Using a readable font (either serif or sans serif) with a reasonable amount of text printed in a highly-readable color is critical to catching the eye of your booth visitors. My number one pet peeve with exhibit graphics is that way too much information is put on them.  If you’ve ever seen an effective billboard along the highway (“Got Milk?”), I can bet you that it has six words or less on it, not six lines of small bullet-pointed text in an unreadable font. And don’t scrimp on the white space around your graphic messages that make them even more readable.

Your exhibit graphics convey your corporate brand, so having mismatched colors, unreadable fonts and cluttered design all can reflect negatively on it.

11) How’s your lighting?  

Have you planned for light sources to make your graphics pop? Will they be lit from internal or external sources?  Based on the type of graphic medium, there are numerous light sources to use to make it “pop” – with overhead spotlighting, wall-washing or backlighting.  When in doubt, have a contingency plan for adding more light to your exhibit graphics.

The exact placement of ceiling lighting in convention venues is generally not known by exhibitors at the time when they’re planning their exhibit layout and graphics placement, so the amount of lighting you may need – or don’t want – is a wild card.

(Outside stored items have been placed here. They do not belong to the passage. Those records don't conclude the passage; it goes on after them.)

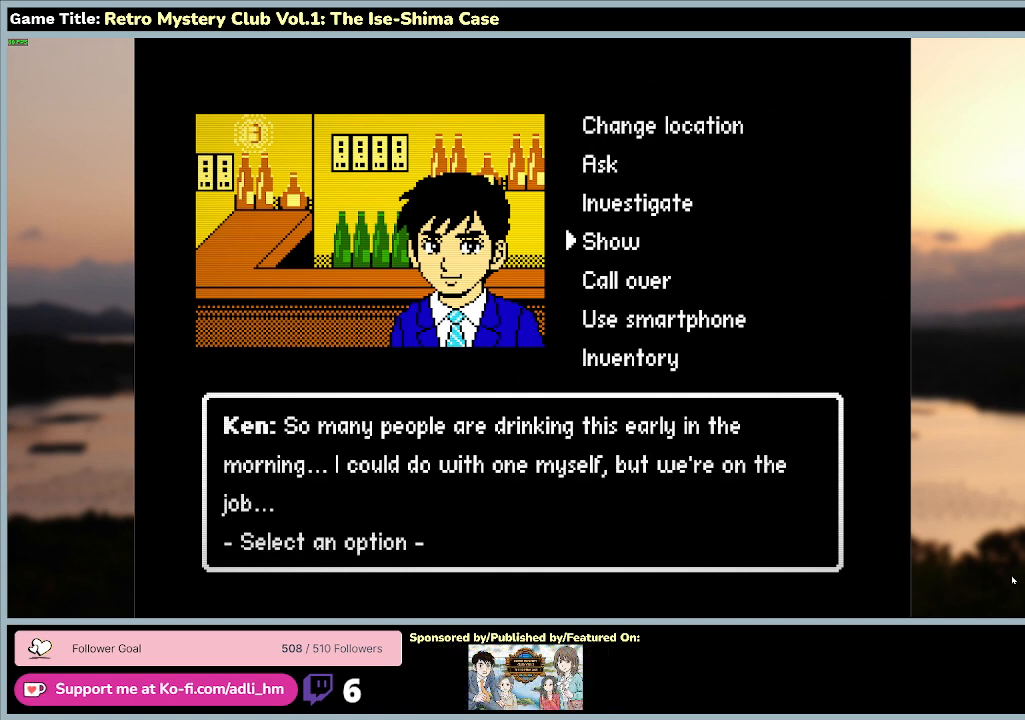
{"keys": ["s"], "mouse": [], "events": []}
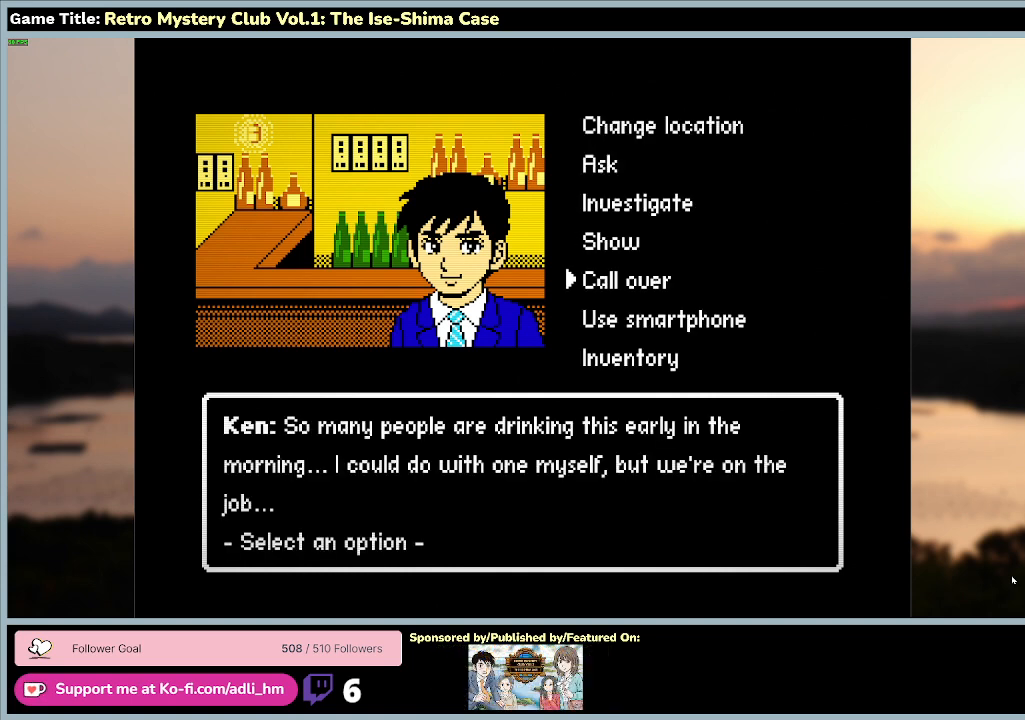
{"keys": ["space"], "mouse": [], "events": [[133, "space", "down"], [333, "s", "up"]]}
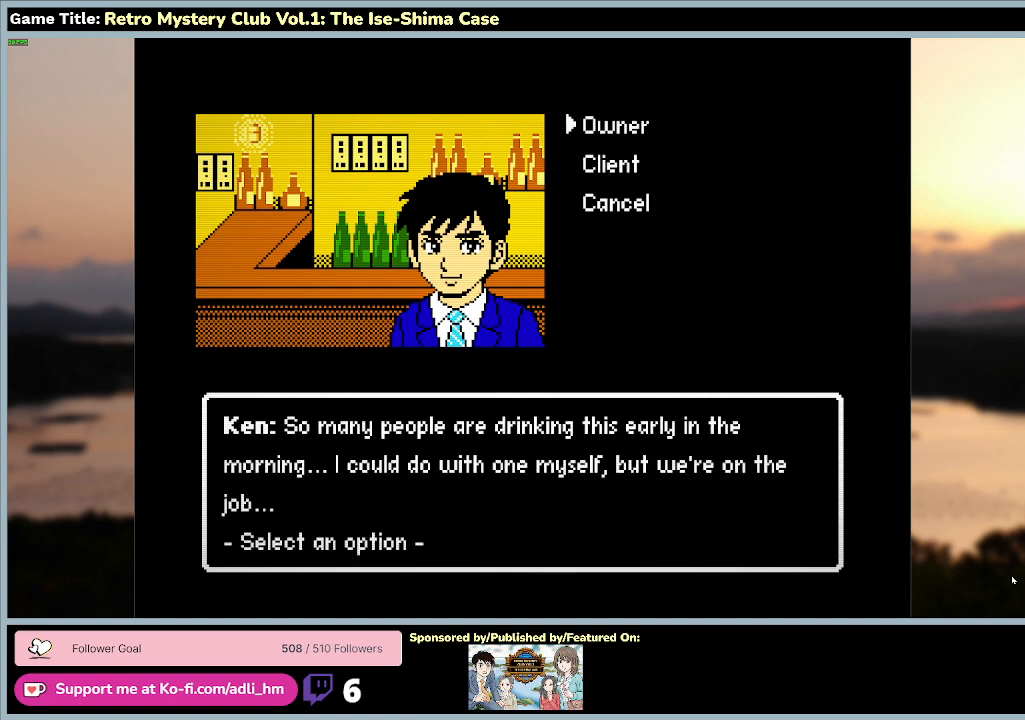
{"keys": ["space"], "mouse": [], "events": []}
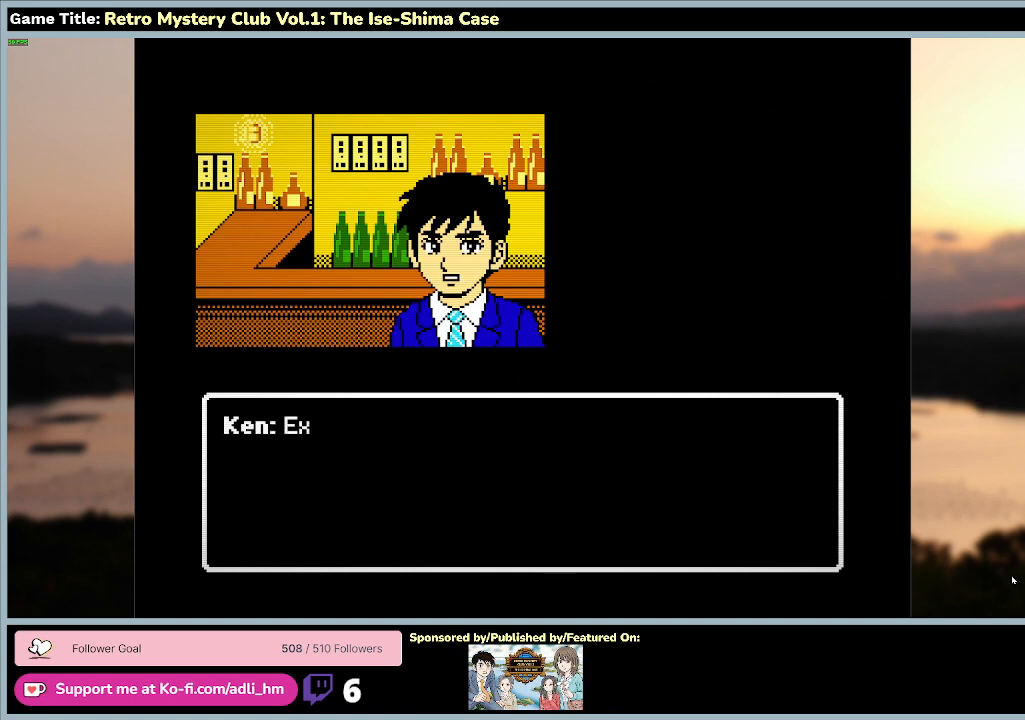
{"keys": ["space"], "mouse": [], "events": []}
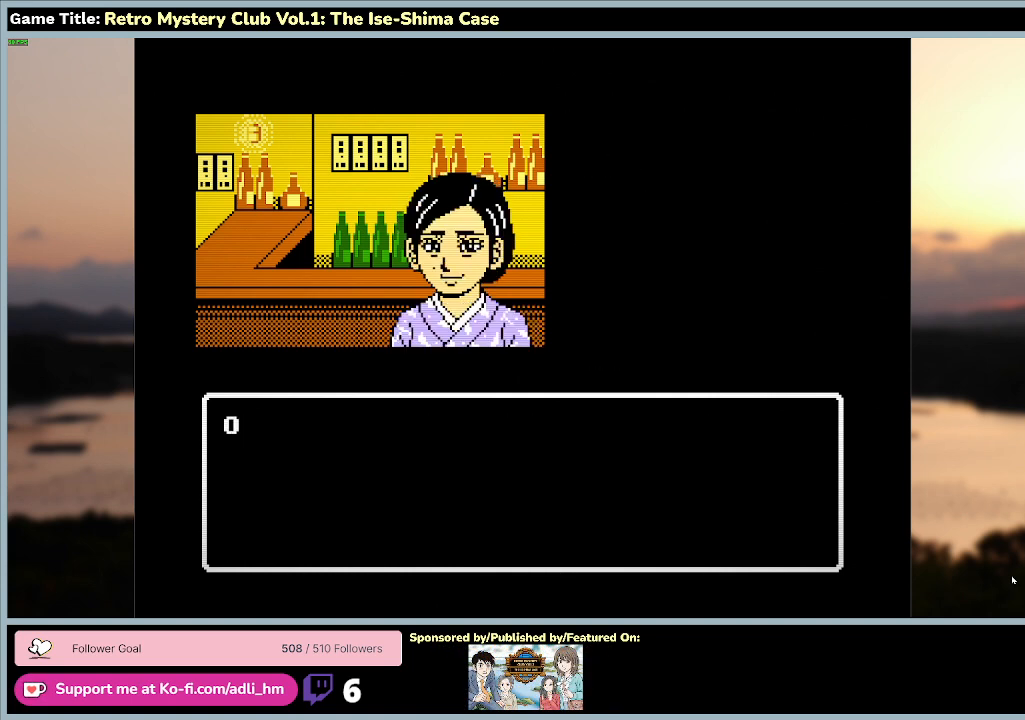
{"keys": ["space"], "mouse": [], "events": []}
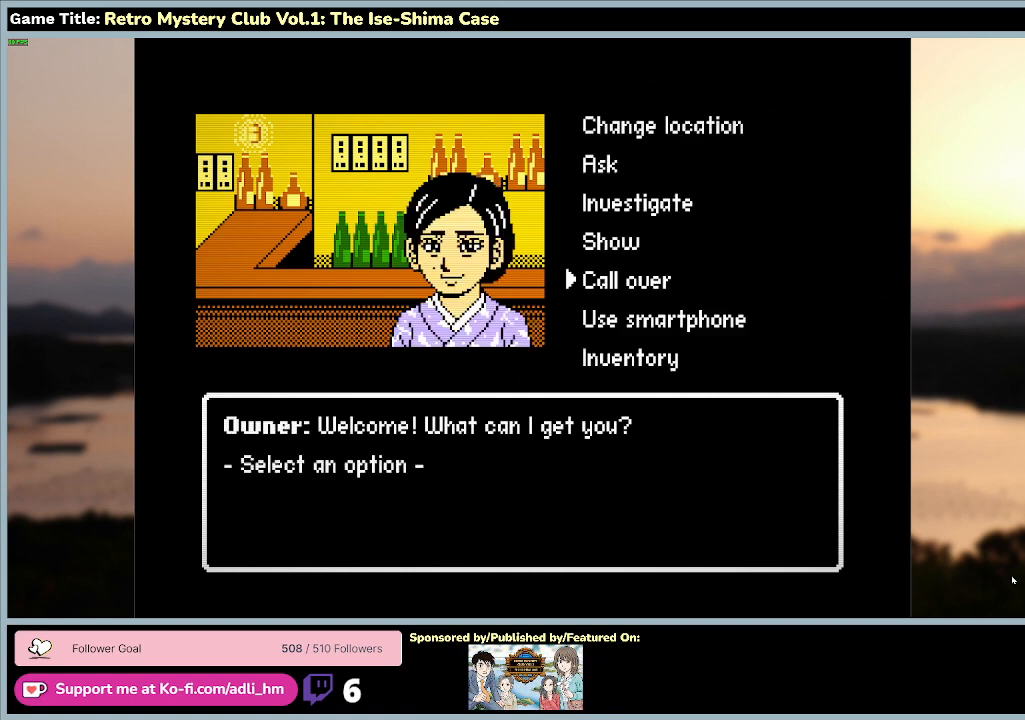
{"keys": [], "mouse": [], "events": [[267, "space", "up"]]}
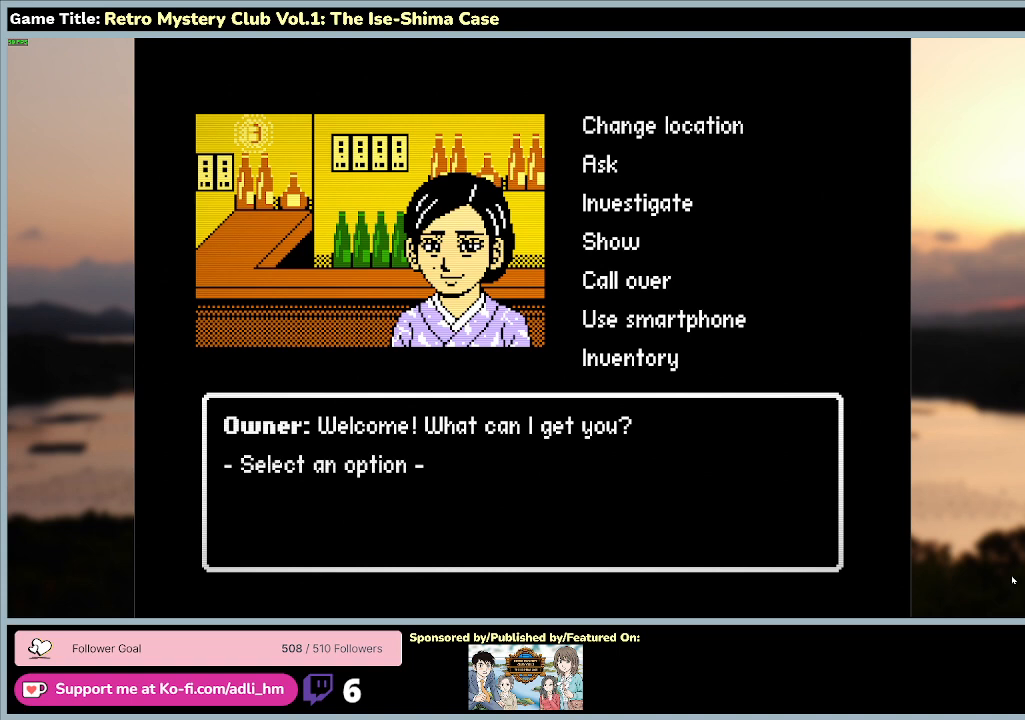
{"keys": [], "mouse": [], "events": []}
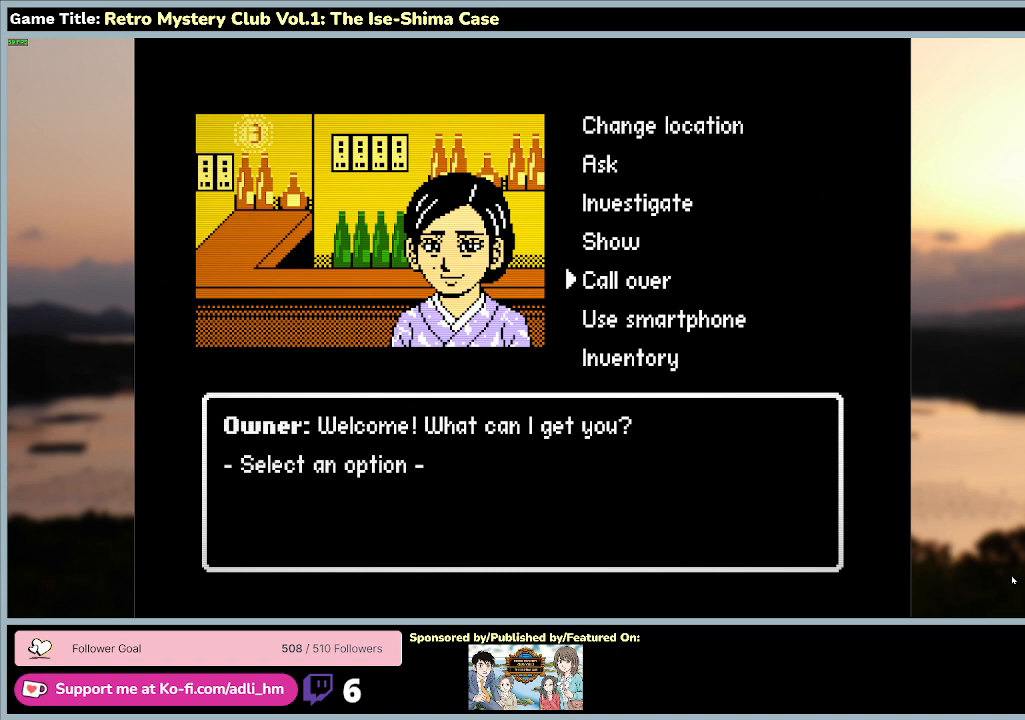
{"keys": ["s"], "mouse": [], "events": [[133, "s", "down"]]}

Show Management can generally tell you what percentage of lighting their show plans on using (such as ½ of the facility’s overhead lights will be turned off at shows that are heavy on using video displays), but you can also work with Show Management to pay to have light bulbs above your exhibit removed in you’re planning on providing your own internal or external graphics lighting within your booth space.

12) Don’t forget quality control!

With graphics, there’s always an element of the unknown until they’re in their final home in your exhibit. So many things can go wrong, and often do – whether it’s low-resolution art files that produce pixilated output, poor color matching, side-by-side panels that don’t line up during installation and even spelling errors that weren’t caught in the final proofing process.

Always ask for the file specifications for the graphics files to output correctly including the type of file (i.e., .jpg or .eps), file resolution, whether they will accept Mac vs. PC files, font files for copy, and the software the file was created on.  Moreover, it never hurts to have another set of eyes – preferably by a good speller and not just an automated spell checker – to look for errors in grammar, spelling and proper use of product registration and trademarks.

To avoid costly last-minute graphic recreation in case a graphic needs to be replaced or changed, always have access to a copy of all exhibit graphics files with you at the show, either on a memory stick (a.k.a. thumb drive), on an accessible company server or in the cloud.  Needing to reprint graphics happens often enough to make up for the extra work of always having these files available.

Final Advice from the Booth Mom

My last piece of advice is to plan adequate lead-time for graphics production. Compute your graphics timeline and then add a few weeks for good measure. Be realistic about the time required to complete the entire graphics production process from the cradle to the grave: compile and get approval of your content, graphic layout, proofing, production, shipping and installation at the show to avoid paying budget-busting last-minute rush and overtime charges.